- **EXERCISE**
Pull out each line in the rows below that contains the word "water".

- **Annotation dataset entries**
--- START ---
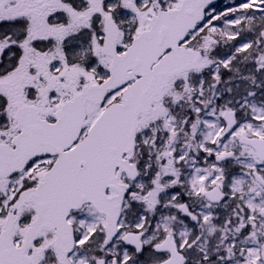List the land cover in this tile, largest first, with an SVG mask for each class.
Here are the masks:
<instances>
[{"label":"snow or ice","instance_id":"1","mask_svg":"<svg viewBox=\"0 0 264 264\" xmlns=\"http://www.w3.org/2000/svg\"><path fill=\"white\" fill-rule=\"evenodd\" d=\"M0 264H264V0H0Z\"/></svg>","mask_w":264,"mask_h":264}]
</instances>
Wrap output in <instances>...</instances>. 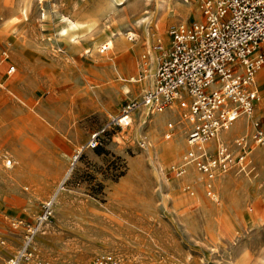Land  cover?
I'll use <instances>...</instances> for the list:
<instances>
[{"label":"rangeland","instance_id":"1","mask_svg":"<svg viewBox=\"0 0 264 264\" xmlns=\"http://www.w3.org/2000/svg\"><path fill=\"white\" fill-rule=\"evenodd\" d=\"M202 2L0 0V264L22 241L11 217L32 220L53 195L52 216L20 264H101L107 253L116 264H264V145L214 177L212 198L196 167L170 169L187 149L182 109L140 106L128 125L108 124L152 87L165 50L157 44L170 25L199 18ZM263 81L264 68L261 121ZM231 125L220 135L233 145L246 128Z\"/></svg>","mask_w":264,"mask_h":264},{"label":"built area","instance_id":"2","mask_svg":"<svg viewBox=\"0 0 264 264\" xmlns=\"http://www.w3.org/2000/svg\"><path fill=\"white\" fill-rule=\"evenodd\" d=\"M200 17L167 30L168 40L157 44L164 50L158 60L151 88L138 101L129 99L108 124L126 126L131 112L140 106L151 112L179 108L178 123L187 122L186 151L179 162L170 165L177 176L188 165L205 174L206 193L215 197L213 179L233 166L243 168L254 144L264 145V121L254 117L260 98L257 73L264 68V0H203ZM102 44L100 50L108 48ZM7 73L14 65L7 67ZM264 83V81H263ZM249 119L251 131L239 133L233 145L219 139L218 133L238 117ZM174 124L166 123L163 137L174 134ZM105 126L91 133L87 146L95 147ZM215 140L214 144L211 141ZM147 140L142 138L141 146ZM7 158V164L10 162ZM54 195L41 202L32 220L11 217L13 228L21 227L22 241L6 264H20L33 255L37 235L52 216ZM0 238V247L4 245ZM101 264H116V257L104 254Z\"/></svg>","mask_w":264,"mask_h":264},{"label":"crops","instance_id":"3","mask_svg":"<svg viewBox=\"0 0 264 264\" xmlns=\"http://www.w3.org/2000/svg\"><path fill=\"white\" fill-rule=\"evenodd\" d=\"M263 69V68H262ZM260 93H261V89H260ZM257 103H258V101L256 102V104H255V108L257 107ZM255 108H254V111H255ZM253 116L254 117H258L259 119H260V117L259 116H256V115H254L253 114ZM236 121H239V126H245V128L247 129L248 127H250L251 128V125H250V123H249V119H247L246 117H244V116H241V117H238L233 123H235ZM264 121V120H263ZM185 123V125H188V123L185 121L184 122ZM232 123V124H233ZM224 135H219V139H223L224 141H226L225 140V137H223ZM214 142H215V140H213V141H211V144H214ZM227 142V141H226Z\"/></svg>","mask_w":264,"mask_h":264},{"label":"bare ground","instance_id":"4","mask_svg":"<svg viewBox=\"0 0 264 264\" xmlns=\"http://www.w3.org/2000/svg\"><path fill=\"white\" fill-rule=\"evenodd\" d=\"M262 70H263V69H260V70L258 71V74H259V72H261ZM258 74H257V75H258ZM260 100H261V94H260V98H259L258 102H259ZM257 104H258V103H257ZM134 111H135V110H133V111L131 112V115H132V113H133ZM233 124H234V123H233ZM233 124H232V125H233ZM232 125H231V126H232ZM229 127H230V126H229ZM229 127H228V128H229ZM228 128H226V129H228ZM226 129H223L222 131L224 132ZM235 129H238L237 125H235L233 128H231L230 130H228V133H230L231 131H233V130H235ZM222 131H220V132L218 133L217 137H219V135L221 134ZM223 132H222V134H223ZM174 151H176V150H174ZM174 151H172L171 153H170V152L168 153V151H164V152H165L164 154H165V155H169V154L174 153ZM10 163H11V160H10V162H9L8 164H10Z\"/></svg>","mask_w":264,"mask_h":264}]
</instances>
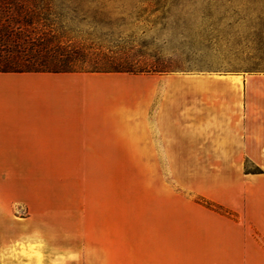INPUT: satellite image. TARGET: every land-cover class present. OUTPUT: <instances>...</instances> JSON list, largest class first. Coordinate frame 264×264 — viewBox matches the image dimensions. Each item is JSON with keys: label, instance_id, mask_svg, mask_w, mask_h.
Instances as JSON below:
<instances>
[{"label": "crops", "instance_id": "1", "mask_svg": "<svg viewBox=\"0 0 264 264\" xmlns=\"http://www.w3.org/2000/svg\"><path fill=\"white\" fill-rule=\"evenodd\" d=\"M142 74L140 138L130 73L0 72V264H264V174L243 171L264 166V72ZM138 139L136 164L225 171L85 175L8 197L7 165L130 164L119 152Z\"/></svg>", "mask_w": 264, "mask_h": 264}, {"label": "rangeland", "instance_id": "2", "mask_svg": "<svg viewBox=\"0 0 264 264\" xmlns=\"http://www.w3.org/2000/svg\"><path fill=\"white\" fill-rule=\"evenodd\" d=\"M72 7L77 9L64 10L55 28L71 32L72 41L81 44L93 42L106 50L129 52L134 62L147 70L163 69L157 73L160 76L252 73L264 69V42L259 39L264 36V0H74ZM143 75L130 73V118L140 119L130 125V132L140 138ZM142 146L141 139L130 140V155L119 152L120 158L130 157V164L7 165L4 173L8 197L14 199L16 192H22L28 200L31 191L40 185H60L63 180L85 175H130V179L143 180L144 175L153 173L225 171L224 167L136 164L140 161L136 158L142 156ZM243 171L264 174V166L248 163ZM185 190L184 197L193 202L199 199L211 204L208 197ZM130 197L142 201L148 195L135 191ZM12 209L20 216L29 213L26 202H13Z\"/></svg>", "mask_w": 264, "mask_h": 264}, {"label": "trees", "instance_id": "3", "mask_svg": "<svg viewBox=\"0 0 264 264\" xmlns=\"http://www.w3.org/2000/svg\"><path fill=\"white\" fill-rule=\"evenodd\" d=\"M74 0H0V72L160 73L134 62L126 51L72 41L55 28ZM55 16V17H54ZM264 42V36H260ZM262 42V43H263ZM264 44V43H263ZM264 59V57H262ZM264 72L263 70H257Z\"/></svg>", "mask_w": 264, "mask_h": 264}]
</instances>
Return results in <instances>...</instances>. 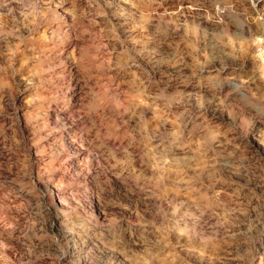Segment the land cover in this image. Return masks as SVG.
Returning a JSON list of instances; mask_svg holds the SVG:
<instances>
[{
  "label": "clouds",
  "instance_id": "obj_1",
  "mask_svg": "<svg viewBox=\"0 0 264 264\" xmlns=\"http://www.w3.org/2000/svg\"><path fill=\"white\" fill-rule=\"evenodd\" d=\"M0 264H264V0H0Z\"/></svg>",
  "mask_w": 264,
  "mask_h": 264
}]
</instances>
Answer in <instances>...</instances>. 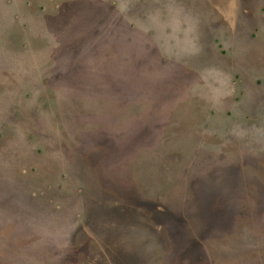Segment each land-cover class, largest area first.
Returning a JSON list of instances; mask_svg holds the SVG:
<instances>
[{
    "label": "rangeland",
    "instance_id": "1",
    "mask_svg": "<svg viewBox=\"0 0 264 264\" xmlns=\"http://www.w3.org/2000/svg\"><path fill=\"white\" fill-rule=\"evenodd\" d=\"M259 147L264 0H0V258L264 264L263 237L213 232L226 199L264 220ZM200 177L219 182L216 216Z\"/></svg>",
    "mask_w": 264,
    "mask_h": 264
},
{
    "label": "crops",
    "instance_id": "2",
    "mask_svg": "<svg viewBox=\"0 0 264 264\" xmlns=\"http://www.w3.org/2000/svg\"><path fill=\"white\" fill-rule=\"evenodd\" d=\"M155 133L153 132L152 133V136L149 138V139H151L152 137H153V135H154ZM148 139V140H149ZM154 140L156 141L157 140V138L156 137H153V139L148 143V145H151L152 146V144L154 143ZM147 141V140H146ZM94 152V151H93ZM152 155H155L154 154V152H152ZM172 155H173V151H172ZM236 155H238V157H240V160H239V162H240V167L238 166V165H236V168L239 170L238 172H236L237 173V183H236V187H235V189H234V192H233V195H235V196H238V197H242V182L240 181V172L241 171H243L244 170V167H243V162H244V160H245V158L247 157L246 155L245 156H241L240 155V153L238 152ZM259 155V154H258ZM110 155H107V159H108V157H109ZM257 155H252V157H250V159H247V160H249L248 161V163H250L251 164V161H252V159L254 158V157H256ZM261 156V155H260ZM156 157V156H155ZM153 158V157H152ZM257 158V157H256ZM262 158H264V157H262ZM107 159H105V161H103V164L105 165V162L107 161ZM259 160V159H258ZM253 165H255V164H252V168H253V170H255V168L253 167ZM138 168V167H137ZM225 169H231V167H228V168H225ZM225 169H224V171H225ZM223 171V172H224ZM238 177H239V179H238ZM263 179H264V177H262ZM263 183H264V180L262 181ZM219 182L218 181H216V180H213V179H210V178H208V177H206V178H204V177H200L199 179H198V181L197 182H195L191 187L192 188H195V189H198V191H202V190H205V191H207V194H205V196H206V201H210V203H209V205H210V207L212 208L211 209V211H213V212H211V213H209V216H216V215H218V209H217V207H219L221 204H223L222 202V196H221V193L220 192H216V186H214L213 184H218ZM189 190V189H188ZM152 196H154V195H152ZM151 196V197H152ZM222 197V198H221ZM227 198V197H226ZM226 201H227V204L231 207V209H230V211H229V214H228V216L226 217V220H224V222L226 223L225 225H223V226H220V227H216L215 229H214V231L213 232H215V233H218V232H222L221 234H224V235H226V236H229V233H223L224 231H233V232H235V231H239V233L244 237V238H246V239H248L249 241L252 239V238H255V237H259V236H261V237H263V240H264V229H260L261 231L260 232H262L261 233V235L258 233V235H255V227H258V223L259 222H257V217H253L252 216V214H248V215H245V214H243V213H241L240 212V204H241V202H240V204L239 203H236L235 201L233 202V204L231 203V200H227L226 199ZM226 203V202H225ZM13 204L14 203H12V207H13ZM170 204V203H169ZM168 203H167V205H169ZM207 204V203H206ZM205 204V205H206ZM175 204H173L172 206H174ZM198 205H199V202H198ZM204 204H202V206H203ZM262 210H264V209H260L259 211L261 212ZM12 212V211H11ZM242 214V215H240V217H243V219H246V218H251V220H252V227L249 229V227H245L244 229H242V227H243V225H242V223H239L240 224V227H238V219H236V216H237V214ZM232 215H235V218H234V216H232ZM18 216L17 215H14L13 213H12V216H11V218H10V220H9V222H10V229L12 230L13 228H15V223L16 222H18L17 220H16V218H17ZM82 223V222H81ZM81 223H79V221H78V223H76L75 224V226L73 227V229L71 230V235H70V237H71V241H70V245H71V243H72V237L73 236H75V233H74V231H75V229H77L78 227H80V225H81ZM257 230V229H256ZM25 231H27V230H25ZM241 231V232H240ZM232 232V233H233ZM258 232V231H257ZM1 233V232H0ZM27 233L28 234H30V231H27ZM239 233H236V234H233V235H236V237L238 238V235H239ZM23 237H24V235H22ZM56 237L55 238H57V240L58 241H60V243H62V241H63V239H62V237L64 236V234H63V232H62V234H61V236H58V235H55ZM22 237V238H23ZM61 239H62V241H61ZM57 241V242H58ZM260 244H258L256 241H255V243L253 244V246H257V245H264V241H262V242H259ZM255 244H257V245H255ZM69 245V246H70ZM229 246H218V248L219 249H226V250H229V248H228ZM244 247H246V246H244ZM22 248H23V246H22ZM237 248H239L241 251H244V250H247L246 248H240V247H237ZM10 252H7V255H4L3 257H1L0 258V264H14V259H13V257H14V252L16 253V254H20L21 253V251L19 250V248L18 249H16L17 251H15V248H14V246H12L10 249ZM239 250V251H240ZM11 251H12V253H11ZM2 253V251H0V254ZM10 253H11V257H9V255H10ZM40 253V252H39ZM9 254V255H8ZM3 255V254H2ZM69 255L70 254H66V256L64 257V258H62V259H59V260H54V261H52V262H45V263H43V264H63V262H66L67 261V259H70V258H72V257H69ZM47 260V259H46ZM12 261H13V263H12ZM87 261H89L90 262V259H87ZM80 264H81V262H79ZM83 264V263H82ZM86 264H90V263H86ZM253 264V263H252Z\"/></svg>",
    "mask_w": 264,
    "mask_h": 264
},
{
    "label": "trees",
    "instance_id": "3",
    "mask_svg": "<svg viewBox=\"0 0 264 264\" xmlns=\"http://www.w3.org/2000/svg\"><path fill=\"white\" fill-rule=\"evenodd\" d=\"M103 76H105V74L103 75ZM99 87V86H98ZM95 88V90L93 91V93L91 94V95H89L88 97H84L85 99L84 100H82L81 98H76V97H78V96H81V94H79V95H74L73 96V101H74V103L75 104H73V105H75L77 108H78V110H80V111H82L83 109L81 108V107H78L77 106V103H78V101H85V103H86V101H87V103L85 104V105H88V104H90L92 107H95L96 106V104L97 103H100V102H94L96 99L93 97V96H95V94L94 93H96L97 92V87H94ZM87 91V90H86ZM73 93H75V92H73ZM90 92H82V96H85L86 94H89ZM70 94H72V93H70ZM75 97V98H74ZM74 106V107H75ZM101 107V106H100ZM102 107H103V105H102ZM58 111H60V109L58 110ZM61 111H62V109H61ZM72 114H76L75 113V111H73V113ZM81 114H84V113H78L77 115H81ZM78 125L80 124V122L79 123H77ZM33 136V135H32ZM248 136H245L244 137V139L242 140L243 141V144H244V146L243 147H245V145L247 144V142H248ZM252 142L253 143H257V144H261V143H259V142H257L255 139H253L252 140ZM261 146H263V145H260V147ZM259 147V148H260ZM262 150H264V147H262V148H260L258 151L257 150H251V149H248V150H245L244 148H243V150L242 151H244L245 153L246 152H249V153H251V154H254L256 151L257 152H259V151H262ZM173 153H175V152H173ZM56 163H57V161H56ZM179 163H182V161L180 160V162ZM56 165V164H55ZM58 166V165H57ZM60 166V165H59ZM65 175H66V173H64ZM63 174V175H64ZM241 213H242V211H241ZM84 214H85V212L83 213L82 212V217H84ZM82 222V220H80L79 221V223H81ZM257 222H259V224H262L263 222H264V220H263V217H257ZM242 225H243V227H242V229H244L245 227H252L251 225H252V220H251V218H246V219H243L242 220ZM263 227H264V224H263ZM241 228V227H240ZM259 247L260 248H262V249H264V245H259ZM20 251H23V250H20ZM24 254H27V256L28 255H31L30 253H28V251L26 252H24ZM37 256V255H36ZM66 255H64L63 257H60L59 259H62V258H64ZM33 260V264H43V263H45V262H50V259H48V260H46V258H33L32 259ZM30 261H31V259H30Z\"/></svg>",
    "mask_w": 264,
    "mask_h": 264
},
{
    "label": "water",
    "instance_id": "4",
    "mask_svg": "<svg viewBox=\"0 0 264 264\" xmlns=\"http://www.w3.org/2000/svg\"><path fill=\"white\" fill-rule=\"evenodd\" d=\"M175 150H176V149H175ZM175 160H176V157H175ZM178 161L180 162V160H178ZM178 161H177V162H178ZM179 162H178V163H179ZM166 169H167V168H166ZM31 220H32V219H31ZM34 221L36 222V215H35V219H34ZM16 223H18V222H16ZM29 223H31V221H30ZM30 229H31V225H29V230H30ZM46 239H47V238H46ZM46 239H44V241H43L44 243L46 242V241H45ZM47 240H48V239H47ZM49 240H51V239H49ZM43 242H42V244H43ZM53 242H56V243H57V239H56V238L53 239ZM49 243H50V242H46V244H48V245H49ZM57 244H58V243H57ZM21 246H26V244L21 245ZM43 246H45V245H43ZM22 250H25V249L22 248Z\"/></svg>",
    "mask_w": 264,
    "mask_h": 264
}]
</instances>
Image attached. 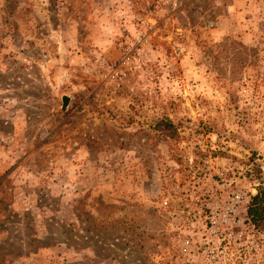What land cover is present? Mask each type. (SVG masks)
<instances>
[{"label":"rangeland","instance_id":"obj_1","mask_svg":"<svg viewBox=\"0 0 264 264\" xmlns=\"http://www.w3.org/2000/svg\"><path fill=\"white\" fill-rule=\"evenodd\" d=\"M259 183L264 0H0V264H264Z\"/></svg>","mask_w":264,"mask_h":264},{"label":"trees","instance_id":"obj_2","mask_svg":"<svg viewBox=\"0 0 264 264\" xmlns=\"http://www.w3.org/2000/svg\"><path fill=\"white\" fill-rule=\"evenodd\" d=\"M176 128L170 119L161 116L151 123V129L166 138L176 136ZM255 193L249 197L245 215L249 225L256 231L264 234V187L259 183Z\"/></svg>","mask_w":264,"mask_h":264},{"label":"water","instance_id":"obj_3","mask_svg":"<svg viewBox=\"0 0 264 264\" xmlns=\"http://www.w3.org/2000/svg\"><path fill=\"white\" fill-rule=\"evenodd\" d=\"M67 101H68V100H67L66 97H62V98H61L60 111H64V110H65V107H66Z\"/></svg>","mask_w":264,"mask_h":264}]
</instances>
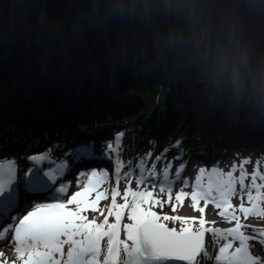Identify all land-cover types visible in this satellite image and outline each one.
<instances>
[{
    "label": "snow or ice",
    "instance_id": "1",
--- END ---
- **WORKED ANSWER**
    "label": "water",
[{"label":"rangeland","instance_id":"obj_1","mask_svg":"<svg viewBox=\"0 0 264 264\" xmlns=\"http://www.w3.org/2000/svg\"><path fill=\"white\" fill-rule=\"evenodd\" d=\"M259 183L264 0H0V264H264Z\"/></svg>","mask_w":264,"mask_h":264},{"label":"trees","instance_id":"obj_2","mask_svg":"<svg viewBox=\"0 0 264 264\" xmlns=\"http://www.w3.org/2000/svg\"><path fill=\"white\" fill-rule=\"evenodd\" d=\"M176 128L170 119L161 116L151 123V129L166 138L176 136ZM255 193L249 197L245 215L249 225L256 231L264 234V187L259 183Z\"/></svg>","mask_w":264,"mask_h":264},{"label":"water","instance_id":"obj_3","mask_svg":"<svg viewBox=\"0 0 264 264\" xmlns=\"http://www.w3.org/2000/svg\"><path fill=\"white\" fill-rule=\"evenodd\" d=\"M67 101H68V100H67L66 97H62V98H61L60 111H64V110H65V107H66Z\"/></svg>","mask_w":264,"mask_h":264}]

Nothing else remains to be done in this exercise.